| DOCUMENT PASSAGE |
BEGIN

Read about the definition history of a limit

Although mathematicians intuitively applied limiting processes even before the development of calculus, without a precise definition of limit, they were not able to prove important theorems of calculus with sufficient rigor. The first person who tried to put the definition on a mathematical sound basis was the French mathematician, engineer, and physicist, Augustin-Louis Cauchy (1789–1857). Finally, the definitive modern definition of limit was formulated by the German mathematician Karl Weierstrass (1815–1897) who used two greek letters $\epsilon$ (epsilon) and $\delta$ (delta) for the small differences. For more information read this Wikipedia article.

 

The ????–???? Definition of Limit

Let’s review the informal definition of the limit of a function that says the limit of $f(x)$ as $x$ approaches $a$ is $L$ if we can make the values of $f(x)$ as close to $L$ as we please by taking $x$ sufficiently close to $a$, but not equal to $a$.

END

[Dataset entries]
BEGIN

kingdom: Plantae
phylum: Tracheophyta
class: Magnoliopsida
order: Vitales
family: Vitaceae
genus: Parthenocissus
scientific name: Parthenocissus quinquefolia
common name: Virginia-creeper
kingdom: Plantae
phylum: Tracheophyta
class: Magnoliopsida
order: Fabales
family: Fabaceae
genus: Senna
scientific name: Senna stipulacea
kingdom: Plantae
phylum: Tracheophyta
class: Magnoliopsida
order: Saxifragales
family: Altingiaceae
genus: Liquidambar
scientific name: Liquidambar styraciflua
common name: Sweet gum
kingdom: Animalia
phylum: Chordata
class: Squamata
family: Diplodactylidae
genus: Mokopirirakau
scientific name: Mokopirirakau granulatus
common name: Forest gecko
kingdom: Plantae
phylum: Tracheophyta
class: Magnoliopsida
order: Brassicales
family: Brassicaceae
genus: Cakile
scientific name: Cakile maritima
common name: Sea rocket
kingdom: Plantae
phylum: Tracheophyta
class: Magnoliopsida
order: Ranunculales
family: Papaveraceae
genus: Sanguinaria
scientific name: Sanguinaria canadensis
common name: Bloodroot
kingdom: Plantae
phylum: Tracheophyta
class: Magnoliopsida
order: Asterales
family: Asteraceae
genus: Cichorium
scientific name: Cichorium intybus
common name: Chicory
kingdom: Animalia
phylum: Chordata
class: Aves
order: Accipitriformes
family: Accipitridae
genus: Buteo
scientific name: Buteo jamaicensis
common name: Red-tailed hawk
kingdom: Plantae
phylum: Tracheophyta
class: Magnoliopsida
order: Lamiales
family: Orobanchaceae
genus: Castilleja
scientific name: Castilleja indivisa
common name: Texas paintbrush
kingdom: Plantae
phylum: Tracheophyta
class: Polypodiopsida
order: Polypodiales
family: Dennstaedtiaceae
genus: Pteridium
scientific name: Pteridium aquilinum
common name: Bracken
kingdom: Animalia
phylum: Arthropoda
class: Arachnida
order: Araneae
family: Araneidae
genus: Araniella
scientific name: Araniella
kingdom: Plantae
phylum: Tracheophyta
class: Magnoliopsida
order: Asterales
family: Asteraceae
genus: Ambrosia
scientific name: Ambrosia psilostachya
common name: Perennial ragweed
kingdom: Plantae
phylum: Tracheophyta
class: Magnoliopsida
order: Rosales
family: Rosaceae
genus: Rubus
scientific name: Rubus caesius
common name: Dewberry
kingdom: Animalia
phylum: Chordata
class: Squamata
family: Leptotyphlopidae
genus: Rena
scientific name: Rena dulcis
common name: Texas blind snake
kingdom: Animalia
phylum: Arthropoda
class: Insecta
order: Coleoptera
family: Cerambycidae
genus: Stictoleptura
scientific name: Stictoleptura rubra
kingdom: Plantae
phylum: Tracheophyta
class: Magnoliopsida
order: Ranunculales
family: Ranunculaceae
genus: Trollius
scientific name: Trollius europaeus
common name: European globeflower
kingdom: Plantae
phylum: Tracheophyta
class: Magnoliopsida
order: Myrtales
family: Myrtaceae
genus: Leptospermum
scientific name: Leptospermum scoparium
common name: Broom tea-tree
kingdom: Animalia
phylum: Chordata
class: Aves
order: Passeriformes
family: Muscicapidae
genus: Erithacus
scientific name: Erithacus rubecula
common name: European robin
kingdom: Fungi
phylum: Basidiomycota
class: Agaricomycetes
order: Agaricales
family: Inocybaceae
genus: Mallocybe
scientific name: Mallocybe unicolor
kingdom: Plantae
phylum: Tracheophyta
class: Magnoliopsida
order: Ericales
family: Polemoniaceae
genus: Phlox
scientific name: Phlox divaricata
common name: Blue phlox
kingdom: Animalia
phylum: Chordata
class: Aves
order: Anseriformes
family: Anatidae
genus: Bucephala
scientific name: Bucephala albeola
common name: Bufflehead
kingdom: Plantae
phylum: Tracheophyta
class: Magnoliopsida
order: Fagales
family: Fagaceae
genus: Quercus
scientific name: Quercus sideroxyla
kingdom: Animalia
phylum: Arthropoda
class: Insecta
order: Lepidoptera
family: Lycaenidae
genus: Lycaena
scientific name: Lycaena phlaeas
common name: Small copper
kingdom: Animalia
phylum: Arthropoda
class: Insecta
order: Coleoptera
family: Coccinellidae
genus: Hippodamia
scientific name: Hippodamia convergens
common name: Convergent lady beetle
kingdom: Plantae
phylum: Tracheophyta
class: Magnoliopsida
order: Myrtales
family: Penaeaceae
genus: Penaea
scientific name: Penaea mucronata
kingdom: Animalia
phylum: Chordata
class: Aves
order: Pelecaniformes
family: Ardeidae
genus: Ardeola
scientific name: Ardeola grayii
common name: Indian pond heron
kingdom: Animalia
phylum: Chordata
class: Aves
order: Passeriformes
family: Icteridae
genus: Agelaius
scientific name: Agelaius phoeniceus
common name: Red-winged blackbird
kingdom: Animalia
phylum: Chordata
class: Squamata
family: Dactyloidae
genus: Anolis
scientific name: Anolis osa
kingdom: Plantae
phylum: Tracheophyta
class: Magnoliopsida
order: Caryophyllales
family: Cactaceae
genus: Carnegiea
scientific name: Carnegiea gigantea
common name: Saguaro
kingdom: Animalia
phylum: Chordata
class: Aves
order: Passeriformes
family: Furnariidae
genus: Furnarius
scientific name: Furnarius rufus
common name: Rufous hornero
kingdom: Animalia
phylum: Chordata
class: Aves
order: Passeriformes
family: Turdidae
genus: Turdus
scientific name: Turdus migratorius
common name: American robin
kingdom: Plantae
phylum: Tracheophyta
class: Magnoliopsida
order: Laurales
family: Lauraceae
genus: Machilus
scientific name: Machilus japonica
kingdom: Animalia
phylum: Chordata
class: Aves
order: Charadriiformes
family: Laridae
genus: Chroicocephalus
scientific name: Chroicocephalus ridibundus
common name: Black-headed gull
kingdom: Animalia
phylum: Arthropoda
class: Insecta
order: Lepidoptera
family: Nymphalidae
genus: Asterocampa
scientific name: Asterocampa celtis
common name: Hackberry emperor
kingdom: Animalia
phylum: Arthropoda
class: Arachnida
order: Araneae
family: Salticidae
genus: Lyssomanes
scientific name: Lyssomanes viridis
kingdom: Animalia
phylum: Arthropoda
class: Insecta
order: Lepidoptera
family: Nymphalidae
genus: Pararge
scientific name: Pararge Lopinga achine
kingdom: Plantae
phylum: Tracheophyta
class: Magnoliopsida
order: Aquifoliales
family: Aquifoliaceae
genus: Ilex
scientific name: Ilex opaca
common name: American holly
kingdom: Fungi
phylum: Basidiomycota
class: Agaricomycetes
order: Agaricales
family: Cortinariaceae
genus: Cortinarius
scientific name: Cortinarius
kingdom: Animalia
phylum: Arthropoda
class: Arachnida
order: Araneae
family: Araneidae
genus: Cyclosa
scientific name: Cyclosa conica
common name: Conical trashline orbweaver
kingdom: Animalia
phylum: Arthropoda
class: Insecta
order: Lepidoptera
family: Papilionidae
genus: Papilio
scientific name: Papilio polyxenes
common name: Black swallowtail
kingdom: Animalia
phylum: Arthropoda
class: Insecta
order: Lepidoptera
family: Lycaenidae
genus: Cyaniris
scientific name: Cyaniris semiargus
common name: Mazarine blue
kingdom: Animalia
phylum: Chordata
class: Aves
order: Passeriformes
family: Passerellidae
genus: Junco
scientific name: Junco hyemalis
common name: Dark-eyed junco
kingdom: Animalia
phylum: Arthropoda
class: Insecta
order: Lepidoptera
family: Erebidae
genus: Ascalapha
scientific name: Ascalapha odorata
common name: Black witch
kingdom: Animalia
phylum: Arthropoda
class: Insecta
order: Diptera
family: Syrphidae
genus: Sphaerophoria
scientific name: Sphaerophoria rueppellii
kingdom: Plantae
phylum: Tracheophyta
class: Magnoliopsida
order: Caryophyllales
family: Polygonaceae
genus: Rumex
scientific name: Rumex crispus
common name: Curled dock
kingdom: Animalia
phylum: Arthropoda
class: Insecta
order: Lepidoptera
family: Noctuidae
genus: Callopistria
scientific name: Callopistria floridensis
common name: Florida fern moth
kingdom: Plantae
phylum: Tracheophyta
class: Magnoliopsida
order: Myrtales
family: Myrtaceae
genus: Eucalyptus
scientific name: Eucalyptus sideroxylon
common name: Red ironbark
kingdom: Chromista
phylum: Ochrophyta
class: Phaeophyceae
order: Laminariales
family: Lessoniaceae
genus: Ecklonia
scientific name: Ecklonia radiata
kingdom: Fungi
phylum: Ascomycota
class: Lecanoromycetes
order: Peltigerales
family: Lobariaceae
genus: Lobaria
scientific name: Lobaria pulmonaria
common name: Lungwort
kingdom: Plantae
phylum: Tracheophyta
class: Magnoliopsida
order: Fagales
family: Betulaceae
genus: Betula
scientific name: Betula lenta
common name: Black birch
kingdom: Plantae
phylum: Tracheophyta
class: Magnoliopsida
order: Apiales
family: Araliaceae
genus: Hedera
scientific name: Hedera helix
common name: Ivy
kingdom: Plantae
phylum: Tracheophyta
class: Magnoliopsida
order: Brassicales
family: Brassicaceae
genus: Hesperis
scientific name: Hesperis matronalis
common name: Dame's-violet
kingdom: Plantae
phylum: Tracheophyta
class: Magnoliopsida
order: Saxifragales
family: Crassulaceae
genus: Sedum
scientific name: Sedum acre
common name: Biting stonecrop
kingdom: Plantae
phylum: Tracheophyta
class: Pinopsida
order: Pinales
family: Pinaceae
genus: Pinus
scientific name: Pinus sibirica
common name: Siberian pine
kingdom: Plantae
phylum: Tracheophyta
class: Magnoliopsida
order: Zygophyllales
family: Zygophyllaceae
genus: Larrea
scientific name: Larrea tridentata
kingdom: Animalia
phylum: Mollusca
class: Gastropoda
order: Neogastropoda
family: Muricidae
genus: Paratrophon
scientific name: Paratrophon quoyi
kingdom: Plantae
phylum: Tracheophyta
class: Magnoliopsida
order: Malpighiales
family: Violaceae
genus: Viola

END

According to the text on the history of the limit definition, who formulated the definitive modern definition of limit? Rely only on the text about the history of the limit definition.

| PROBLEM SOLUTION |
The German mathematician Karl Weierstrass (1815–1897).